◆ **WHAT THE TASK REQUIRES**: Please print the data that follows, keeping every line exact.

◆ **GIVEN RECORDS**:
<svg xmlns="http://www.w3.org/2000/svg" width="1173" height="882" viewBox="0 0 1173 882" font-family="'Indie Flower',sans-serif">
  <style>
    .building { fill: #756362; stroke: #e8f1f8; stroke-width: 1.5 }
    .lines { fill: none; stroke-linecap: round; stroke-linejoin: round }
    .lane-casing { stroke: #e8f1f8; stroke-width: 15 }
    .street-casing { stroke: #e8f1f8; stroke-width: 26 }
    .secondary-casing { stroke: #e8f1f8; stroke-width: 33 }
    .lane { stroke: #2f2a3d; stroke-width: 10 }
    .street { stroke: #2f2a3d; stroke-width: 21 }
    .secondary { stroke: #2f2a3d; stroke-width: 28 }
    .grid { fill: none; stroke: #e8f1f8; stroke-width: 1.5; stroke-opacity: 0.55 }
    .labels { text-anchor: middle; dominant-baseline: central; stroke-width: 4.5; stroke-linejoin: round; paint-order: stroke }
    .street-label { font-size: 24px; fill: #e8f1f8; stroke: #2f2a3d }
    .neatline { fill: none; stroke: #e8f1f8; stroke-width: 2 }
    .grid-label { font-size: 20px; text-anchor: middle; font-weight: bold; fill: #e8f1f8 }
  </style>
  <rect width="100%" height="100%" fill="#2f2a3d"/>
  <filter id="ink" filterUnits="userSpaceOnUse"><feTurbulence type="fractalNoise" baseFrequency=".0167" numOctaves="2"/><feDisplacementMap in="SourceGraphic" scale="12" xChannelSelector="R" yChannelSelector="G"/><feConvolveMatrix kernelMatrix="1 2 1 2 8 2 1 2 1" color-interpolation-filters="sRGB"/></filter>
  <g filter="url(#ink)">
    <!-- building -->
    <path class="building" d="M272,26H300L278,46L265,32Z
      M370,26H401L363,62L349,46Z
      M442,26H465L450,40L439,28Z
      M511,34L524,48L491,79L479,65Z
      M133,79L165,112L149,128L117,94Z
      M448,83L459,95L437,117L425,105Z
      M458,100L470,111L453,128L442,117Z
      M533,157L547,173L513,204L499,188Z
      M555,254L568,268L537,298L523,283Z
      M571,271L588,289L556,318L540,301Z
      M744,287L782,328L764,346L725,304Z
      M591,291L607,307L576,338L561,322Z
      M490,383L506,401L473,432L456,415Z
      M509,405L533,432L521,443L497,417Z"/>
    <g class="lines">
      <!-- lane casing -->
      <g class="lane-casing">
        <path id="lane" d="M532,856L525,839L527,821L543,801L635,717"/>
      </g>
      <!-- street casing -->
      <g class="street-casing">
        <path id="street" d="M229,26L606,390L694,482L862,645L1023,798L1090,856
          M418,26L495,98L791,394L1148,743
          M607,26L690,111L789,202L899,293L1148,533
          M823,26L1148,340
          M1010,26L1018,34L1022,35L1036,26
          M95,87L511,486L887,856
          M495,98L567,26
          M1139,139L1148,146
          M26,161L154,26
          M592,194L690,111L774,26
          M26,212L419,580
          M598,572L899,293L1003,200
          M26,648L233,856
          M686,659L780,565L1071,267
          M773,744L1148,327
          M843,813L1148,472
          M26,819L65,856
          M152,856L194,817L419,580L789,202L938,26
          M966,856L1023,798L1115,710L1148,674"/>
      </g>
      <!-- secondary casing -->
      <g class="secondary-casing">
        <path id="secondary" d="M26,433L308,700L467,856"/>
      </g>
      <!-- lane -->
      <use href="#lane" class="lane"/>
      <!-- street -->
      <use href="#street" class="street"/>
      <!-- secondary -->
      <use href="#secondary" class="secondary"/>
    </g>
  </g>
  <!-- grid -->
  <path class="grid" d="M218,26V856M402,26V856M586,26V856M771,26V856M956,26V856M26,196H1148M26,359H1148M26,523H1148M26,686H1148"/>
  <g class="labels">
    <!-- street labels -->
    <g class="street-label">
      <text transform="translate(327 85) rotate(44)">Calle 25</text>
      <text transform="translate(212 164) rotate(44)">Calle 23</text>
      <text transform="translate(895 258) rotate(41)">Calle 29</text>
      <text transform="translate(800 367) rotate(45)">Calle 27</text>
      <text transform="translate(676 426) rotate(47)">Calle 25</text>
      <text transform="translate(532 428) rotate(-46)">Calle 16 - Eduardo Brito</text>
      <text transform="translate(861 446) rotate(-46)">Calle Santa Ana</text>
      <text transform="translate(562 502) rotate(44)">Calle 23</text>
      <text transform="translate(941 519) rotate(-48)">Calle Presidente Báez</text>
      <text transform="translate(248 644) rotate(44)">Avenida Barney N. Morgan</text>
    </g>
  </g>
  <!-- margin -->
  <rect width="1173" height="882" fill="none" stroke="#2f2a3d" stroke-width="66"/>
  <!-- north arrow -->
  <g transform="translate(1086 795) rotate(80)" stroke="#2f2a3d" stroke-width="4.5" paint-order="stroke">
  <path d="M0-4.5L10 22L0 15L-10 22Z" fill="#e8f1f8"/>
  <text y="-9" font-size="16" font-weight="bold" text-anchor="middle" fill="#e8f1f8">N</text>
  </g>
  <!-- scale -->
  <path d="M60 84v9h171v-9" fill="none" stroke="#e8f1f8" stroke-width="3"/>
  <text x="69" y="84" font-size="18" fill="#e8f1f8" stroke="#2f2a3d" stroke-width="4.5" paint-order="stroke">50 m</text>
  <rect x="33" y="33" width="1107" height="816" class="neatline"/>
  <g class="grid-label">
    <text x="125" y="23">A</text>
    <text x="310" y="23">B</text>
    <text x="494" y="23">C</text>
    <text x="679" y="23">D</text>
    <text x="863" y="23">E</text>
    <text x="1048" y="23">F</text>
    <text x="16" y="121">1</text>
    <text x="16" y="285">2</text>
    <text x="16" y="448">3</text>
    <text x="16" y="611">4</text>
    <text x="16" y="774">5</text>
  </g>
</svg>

◆ **RESULT**:
<svg xmlns="http://www.w3.org/2000/svg" width="1173" height="882" viewBox="0 0 1173 882" font-family="'Indie Flower',sans-serif">
  <style>
    .building { fill: #756362; stroke: #e8f1f8; stroke-width: 1.5 }
    .lines { fill: none; stroke-linecap: round; stroke-linejoin: round }
    .lane-casing { stroke: #e8f1f8; stroke-width: 15 }
    .street-casing { stroke: #e8f1f8; stroke-width: 26 }
    .secondary-casing { stroke: #e8f1f8; stroke-width: 33 }
    .lane { stroke: #2f2a3d; stroke-width: 10 }
    .street { stroke: #2f2a3d; stroke-width: 21 }
    .secondary { stroke: #2f2a3d; stroke-width: 28 }
    .grid { fill: none; stroke: #e8f1f8; stroke-width: 1.5; stroke-opacity: 0.55 }
    .labels { text-anchor: middle; dominant-baseline: central; stroke-width: 4.5; stroke-linejoin: round; paint-order: stroke }
    .street-label { font-size: 24px; fill: #e8f1f8; stroke: #2f2a3d }
    .neatline { fill: none; stroke: #e8f1f8; stroke-width: 2 }
    .grid-label { font-size: 20px; text-anchor: middle; font-weight: bold; fill: #e8f1f8 }
  </style>
  <rect width="100%" height="100%" fill="#2f2a3d"/>
  <filter id="ink" filterUnits="userSpaceOnUse"><feTurbulence type="fractalNoise" baseFrequency=".0167" numOctaves="2"/><feDisplacementMap in="SourceGraphic" scale="12" xChannelSelector="R" yChannelSelector="G"/><feConvolveMatrix kernelMatrix="1 2 1 2 8 2 1 2 1" color-interpolation-filters="sRGB"/></filter>
  <g filter="url(#ink)">
    <!-- building -->
    <path class="building" d="M272,26H300L278,46L265,32Z
      M370,26H401L363,62L349,46Z
      M442,26H465L450,40L439,28Z
      M511,34L524,48L491,79L479,65Z
      M133,79L165,112L149,128L117,94Z
      M448,83L459,95L437,117L425,105Z
      M458,100L470,111L453,128L442,117Z
      M533,157L547,173L513,204L499,188Z
      M555,254L568,268L537,298L523,283Z
      M571,271L588,289L556,318L540,301Z
      M744,287L782,328L764,346L725,304Z
      M591,291L607,307L576,338L561,322Z
      M490,383L506,401L473,432L456,415Z
      M509,405L533,432L521,443L497,417Z"/>
    <g class="lines">
      <!-- lane casing -->
      <g class="lane-casing">
        <path id="lane" d="M532,856L525,839L527,821L543,801L635,717"/>
      </g>
      <!-- street casing -->
      <g class="street-casing">
        <path id="street" d="M229,26L606,390L694,482L862,645L1023,798L1090,856
          M418,26L495,98L791,394L1148,743
          M607,26L690,111L789,202L899,293L1148,533
          M823,26L1148,340
          M1010,26L1018,34L1022,35L1036,26
          M95,87L511,486L887,856
          M495,98L567,26
          M1139,139L1148,146
          M26,161L154,26
          M592,194L690,111L774,26
          M26,212L419,580
          M598,572L899,293L1003,200
          M26,648L233,856
          M686,659L780,565L1071,267
          M773,744L1148,327
          M843,813L1148,472
          M26,819L65,856
          M152,856L194,817L419,580L789,202L938,26
          M966,856L1023,798L1115,710L1148,674"/>
      </g>
      <!-- secondary casing -->
      <g class="secondary-casing">
        <path id="secondary" d="M26,433L308,700L467,856"/>
      </g>
      <!-- lane -->
      <use href="#lane" class="lane"/>
      <!-- street -->
      <use href="#street" class="street"/>
      <!-- secondary -->
      <use href="#secondary" class="secondary"/>
    </g>
  </g>
  <!-- grid -->
  <path class="grid" d="M218,26V856M402,26V856M586,26V856M771,26V856M956,26V856M26,196H1148M26,359H1148M26,523H1148M26,686H1148"/>
  <g class="labels">
    <!-- street labels -->
    <g class="street-label">
      <text transform="translate(327 85) rotate(44)">Calle 25</text>
      <text transform="translate(212 164) rotate(44)">Calle 23</text>
      <text transform="translate(895 258) rotate(41)">Calle 29</text>
      <text transform="translate(800 367) rotate(45)">Calle 27</text>
      <text transform="translate(676 426) rotate(47)">Calle 25</text>
      <text transform="translate(532 428) rotate(-46)">Calle 16 - Eduardo Brito</text>
      <text transform="translate(861 446) rotate(-46)">Calle Santa Ana</text>
      <text transform="translate(562 502) rotate(44)">Calle 23</text>
      <text transform="translate(941 519) rotate(-48)">Calle Presidente Báez</text>
      <text transform="translate(248 644) rotate(44)">Avenida Barney N. Morgan</text>
    </g>
  </g>
  <!-- margin -->
  <rect width="1173" height="882" fill="none" stroke="#2f2a3d" stroke-width="66"/>
  <!-- north arrow -->
  <g transform="translate(1086 795) rotate(80)" stroke="#2f2a3d" stroke-width="4.5" paint-order="stroke">
  <path d="M0-4.5L10 22L0 15L-10 22Z" fill="#e8f1f8"/>
  <text y="-9" font-size="16" font-weight="bold" text-anchor="middle" fill="#e8f1f8">N</text>
  </g>
  <!-- scale -->
  <path d="M60 84v9h171v-9" fill="none" stroke="#e8f1f8" stroke-width="3"/>
  <text x="69" y="84" font-size="18" fill="#e8f1f8" stroke="#2f2a3d" stroke-width="4.5" paint-order="stroke">50 m</text>
  <rect x="33" y="33" width="1107" height="816" class="neatline"/>
  <g class="grid-label">
    <text x="125" y="23">A</text>
    <text x="310" y="23">B</text>
    <text x="494" y="23">C</text>
    <text x="679" y="23">D</text>
    <text x="863" y="23">E</text>
    <text x="1048" y="23">F</text>
    <text x="16" y="121">1</text>
    <text x="16" y="285">2</text>
    <text x="16" y="448">3</text>
    <text x="16" y="611">4</text>
    <text x="16" y="774">5</text>
  </g>
</svg>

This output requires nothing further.